Eigenvalues of $AB$ and $BA$ where $A$ and $B$ are square matrices

Here is a proof similar to what the OP has tried:

Let $\lambda$ be any eigenvalue of $AB$ with corresponding eigenvector $x$. Then

$$ABx = \lambda x \Rightarrow \\ BABx = B\lambda x \Rightarrow\\ BA(Bx) = \lambda (Bx) $$

which implies that $\lambda$ is an eigenvalue of $BA$ with a corresponding eigenvector $Bx$, provided $Bx$ is non-zero. If $Bx = 0$, then $ABx = 0$ implies that $\lambda = 0$.

Thus, $AB$ and $BA$ have the same non-zero eigenvalues.

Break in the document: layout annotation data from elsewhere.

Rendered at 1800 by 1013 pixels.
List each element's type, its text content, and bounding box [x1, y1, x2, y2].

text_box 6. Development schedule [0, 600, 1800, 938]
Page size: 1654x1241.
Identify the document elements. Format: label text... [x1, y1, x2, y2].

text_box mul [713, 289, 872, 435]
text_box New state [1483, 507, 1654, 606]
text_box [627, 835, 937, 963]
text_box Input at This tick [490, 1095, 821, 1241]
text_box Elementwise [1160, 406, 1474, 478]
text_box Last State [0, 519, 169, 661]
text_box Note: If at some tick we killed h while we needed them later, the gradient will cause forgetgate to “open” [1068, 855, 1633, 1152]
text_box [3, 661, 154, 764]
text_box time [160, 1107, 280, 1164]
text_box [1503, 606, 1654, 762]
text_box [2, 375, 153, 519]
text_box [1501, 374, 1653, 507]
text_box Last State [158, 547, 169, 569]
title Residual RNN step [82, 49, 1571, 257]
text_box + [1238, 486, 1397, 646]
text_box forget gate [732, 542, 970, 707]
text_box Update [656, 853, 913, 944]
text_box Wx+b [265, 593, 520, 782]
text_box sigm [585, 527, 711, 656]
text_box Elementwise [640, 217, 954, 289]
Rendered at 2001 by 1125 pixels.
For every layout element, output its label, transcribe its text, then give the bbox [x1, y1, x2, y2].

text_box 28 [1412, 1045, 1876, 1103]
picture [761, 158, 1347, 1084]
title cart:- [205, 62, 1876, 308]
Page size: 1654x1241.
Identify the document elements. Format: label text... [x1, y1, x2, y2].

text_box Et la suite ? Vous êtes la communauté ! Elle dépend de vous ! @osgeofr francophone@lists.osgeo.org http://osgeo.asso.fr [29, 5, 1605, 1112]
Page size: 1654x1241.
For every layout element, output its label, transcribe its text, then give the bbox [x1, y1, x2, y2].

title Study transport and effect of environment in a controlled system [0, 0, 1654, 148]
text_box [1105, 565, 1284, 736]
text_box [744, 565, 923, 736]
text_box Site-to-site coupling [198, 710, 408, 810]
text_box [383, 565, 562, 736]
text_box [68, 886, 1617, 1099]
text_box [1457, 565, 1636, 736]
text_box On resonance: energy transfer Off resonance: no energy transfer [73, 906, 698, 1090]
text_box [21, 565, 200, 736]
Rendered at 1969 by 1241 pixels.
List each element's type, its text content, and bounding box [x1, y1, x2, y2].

It suffices to show that $AB$ and $BA$ have the same characteristic polynomial. First assume that $A$ is invertible then

$$\chi_{AB}(x)=\det(AB-xI)=\det A\det(B-xA^{-1})\\=\det(B-xA^{-1})\det A=\det(BA-xI)=\chi_{BA}(x)$$ Now since $\operatorname{GL}_n(K)$ is dense in $\operatorname{M}_n(K)$ then there's a sequence of invertible matrices $(A_n)$ convergent to $A$ and by the continuity of the $\det$ function we have $$\chi_{AB}(x)=\det(AB-xI)=\lim_{n\to\infty}\det(A_nB-xI)=\lim_{n\to\infty}\det(BA_n-xI)\\=\det(BA-xI)=\chi_{BA}(x).$$

Alternative proof #1:

If $n\times n$ matrices $X$ and $Y$ are such that $\mathrm{tr}(X^k)=\mathrm{tr}(Y^k)$ for $k=1,\ldots,n$, then $X$ and $Y$ have the same eigenvalues.

See, e.g., this question.

Using $\mathrm{tr}(UV)=\mathrm{tr}(VU)$, it is easy to see that $$ \mathrm{tr}[(AB)^k]=\mathrm{tr}(\underbrace{ABAB\cdots AB}_{\text{$k$-times}}) =\mathrm{tr}(\underbrace{BABA\cdots BA}_{\text{$k$-times}})=\mathrm{tr}[(BA)^k]. $$ Now use the above with $X=AB$ and $Y=BA$.

Alternative proof #2:

$$ \begin{bmatrix} I & A \\ 0 & I \end{bmatrix}^{-1} \color{red}{\begin{bmatrix} AB & 0 \\ B & 0 \end{bmatrix}} \begin{bmatrix} I & A \\ 0 & I \end{bmatrix} = \color{blue}{\begin{bmatrix} 0 & 0 \\ B & BA \end{bmatrix}}. $$ Since the $\color{blue}{\text{red matrix}}$ and the $\color{red}{\text{blue matrix}}$ are similar, they have the same eigenvalues. Since both are block triangular, their eigenvalues are the eigenvalues of the diagonal blocks.